Instructions for the task: Reproduce the data in full, exactly as given, leaving images out.
Data to process below:
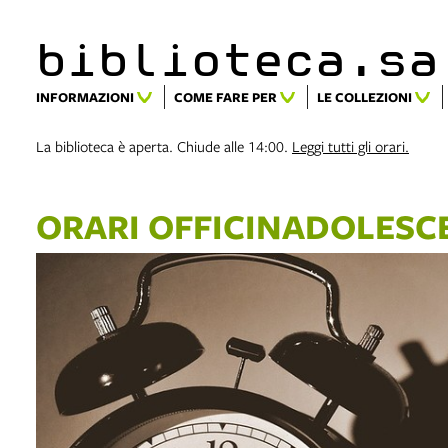
biblioteca.​s
INFORMAZIONI
COME FARE PER
LE COLLEZIONI
La biblioteca è aperta. Chiude alle 14:00.
Leggi tutti gli orari.
ORARI OFFICINADOLESC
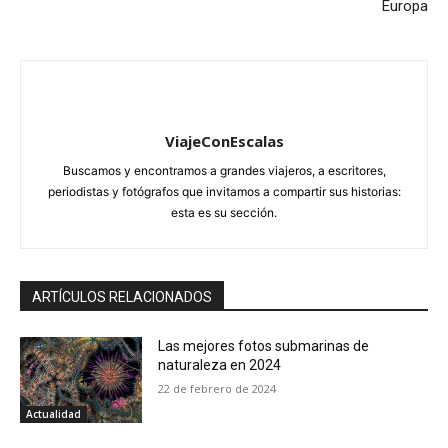
Europa
ViajeConEscalas
Buscamos y encontramos a grandes viajeros, a escritores,
periodistas y fotógrafos que invitamos a compartir sus historias:
esta es su sección.
ARTÍCULOS RELACIONADOS
Las mejores fotos submarinas de
naturaleza en 2024
22 de febrero de 2024
Actualidad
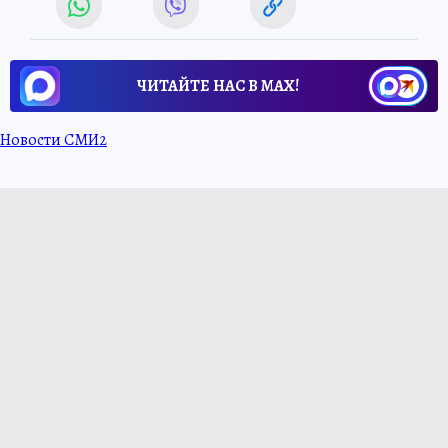
ЧИТАЙТЕ НАС В МАХ!
Новости СМИ2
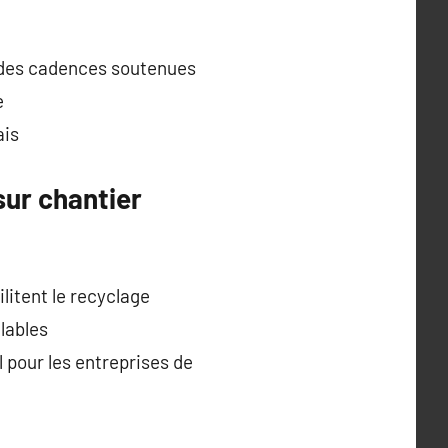
 des cadences soutenues
e
ais
sur chantier
litent le recyclage
elables
 pour les entreprises de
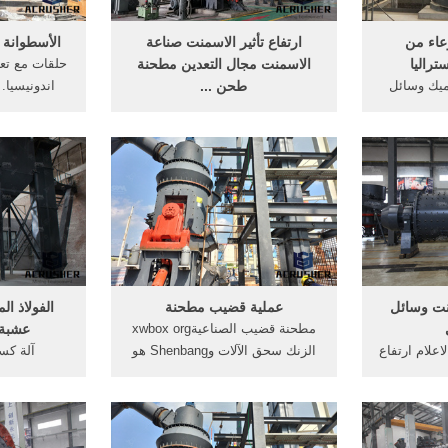
وعاء من
ارتفاع تأثير الاسمنت صناعة
الأسطوانة 
تراليا
الاسمنت مجال التعدين مطحنة
حلقات مع تع
ميك وسائل
طحن ...
اندونيسيا.
رات 92% عالية الألومينا
الكوارتز ارتفاع ضغط الأسطوانة
تعليق طحن
الكرة, 6 نيسان (إبريل) 2015,
طحن. ... على تسعيرة الخام
ارتفاع ضغط 
ن وسائل
الاسمنت مطحنة مصنع باور بوينت
الكرة على
طحن مطحنة الصين عملية مطحنة
ت، الدهانات، .
الكرة في باور بوينت الجيري أساليب
the ضغط الأسطوانة .
التعدين في . ... للبيع في صناعة
التعدين، مصنع ...
ت وسائل
عملية قضيب مطحنة
الفولاذ ا
مطحنة قضيب الصناعيةxwbox org
عشبة 
علام ارتفاع
الزنك سحق الآلات وShenbang هو
ن الخبث -
عملية طحن مطحنة الكرة في
فيسودانالسو
coatesdesign غسل ضغط
الذهب مطحنة الكرة عملية من أجل
طاحونة رأى
م الصب طحن
الانتهاء من >أكثر; مطحنة كتلة
تشو صنع م
لام للتعدين/
قضيب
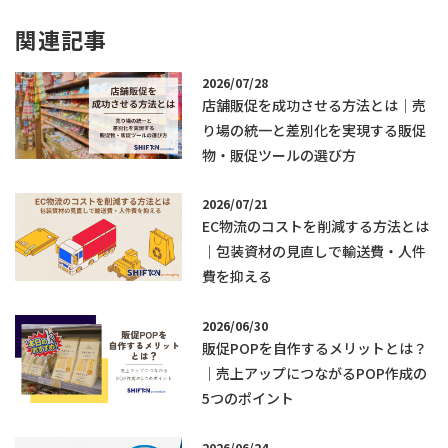
関連記事
2026/07/28
店舗販促を成功させる方法とは｜売
り場の統一と差別化を実現する販促
物・販促ツールの選び方
2026/07/21
EC物流のコストを削減する方法とは
｜包装資材の見直しで輸送費・人件
費を抑える
2026/06/30
販促POPを自作するメリットとは？
｜売上アップにつながるPOP作成の
5つのポイント
2026/06/24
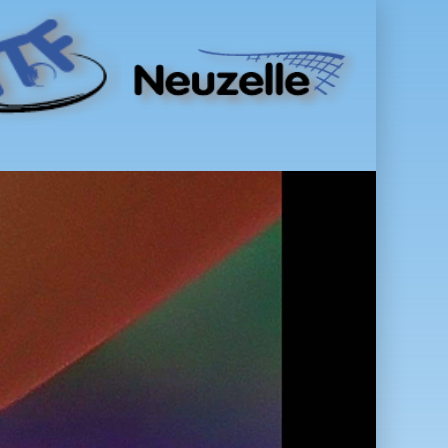
TTF NEUZELLE E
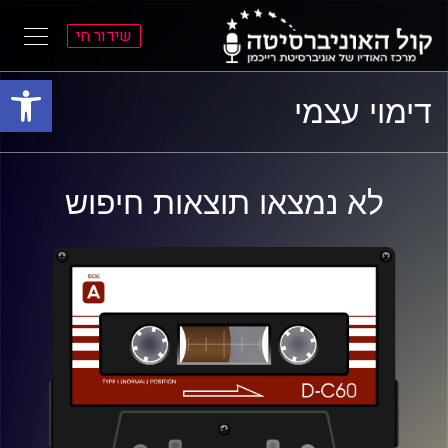
שידור חי
פתח סרגל
ל
ל
דימוי עצמי
תוכן
תפריט
ראשי
ראשי
לא נמצאו תוצאות חיפוש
End of Data to process.
Written answer:
biblioteca.​s
INFORMAZIONI
COME FARE PER
LE COLLEZIONI
La biblioteca è aperta. Chiude alle 14:00.
Leggi tutti gli orari.
ORARI OFFICINADOLESC
Europa
ViajeConEscalas
Buscamos y encontramos a grandes viajeros, a escritores,
periodistas y fotógrafos que invitamos a compartir sus historias:
esta es su sección.
ARTÍCULOS RELACIONADOS
Las mejores fotos submarinas de
naturaleza en 2024
22 de febrero de 2024
Actualidad
ЧИТАЙТЕ НАС В МАХ!
Новости СМИ2
 des cadences soutenues
e
ais
sur chantier
litent le recyclage
elables
 pour les entreprises de
وعاء من
ارتفاع تأثير الاسمنت صناعة
الأسطوانة 
تراليا
الاسمنت مجال التعدين مطحنة
حلقات مع تع
ميك وسائل
طحن ...
اندونيسيا.
رات 92% عالية الألومينا
الكوارتز ارتفاع ضغط الأسطوانة
تعليق طحن
الكرة, 6 نيسان (إبريل) 2015,
طحن. ... على تسعيرة الخام
ارتفاع ضغط 
ن وسائل
الاسمنت مطحنة مصنع باور بوينت
الكرة على
طحن مطحنة الصين عملية مطحنة
ت، الدهانات، .
الكرة في باور بوينت الجيري أساليب
the ضغط الأسطوانة .
التعدين في . ... للبيع في صناعة
التعدين، مصنع ...
ت وسائل
عملية قضيب مطحنة
الفولاذ ا
مطحنة قضيب الصناعيةxwbox org
عشبة 
علام ارتفاع
الزنك سحق الآلات وShenbang هو
ن الخبث -
عملية طحن مطحنة الكرة في
فيسودانالسو
coatesdesign غسل ضغط
الذهب مطحنة الكرة عملية من أجل
طاحونة رأى
م الصب طحن
الانتهاء من >أكثر; مطحنة كتلة
تشو صنع م
لام للتعدين/
قضيب
関連記事
2026/07/28
店舗販促を成功させる方法とは｜売
り場の統一と差別化を実現する販促
物・販促ツールの選び方
2026/07/21
EC物流のコストを削減する方法とは
｜包装資材の見直しで輸送費・人件
費を抑える
2026/06/30
販促POPを自作するメリットとは？
｜売上アップにつながるPOP作成の
5つのポイント
2026/06/24
TTF NEUZELLE E
שידור חי
פתח סרגל
ל
ל
דימוי עצמי
תוכן
תפריט
ראשי
ראשי
לא נמצאו תוצאות חיפוש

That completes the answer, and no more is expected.